What is needed. From the listing below, pull out every line where the string "Figure" appears.

Recorded data.
··········

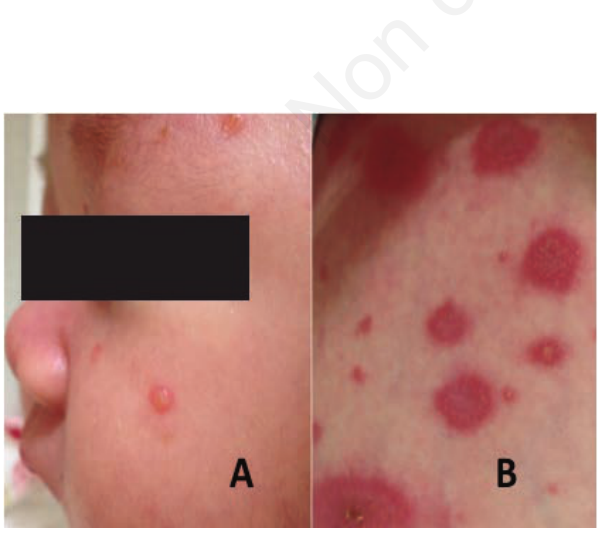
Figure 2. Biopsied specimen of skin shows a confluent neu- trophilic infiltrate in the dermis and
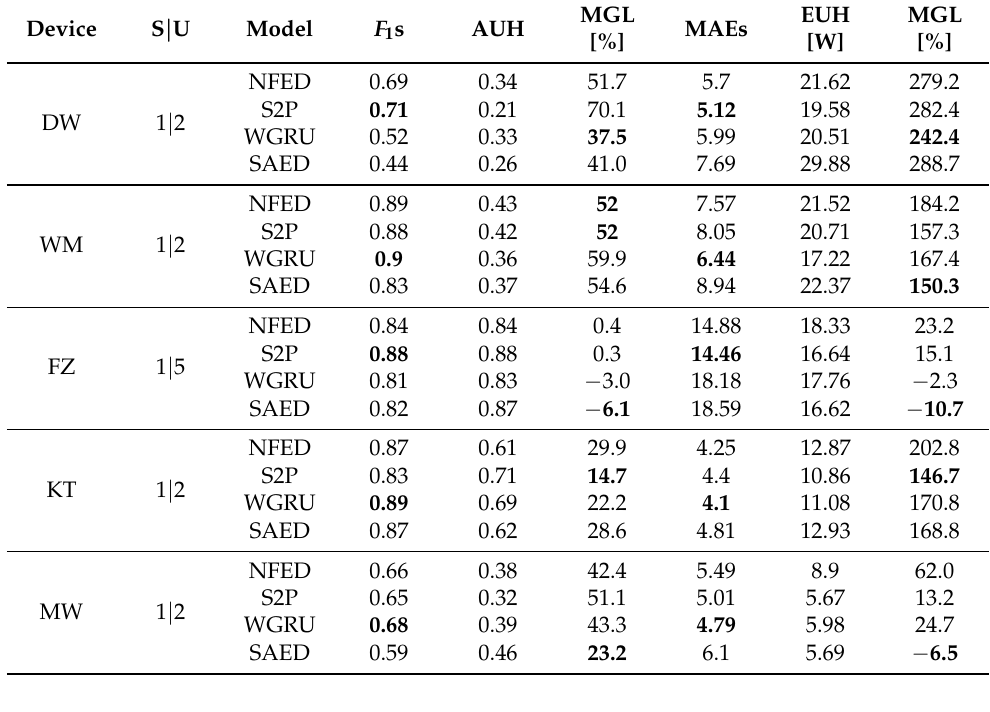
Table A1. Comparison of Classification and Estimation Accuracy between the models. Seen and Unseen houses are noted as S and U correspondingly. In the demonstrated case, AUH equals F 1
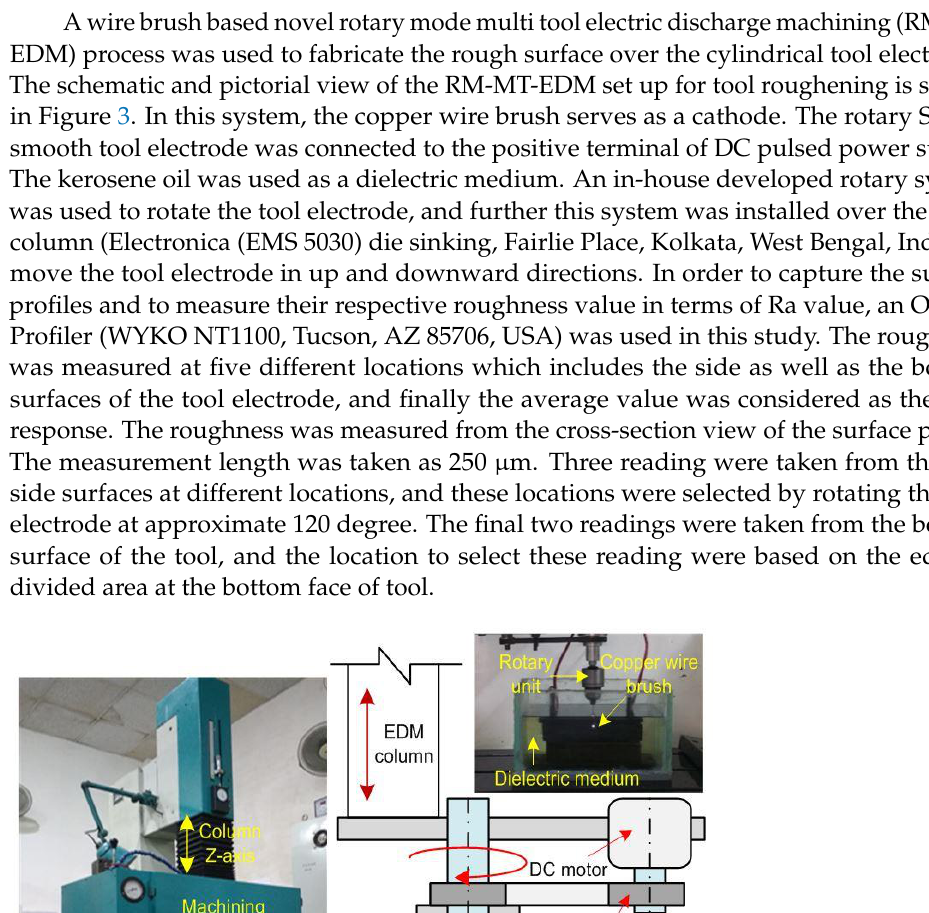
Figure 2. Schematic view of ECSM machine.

··········

Task output.
Figure 2. Biopsied specimen of skin shows a confluent neu- trophilic infiltrate in the dermis and
Figure 2. Schematic view of ECSM machine.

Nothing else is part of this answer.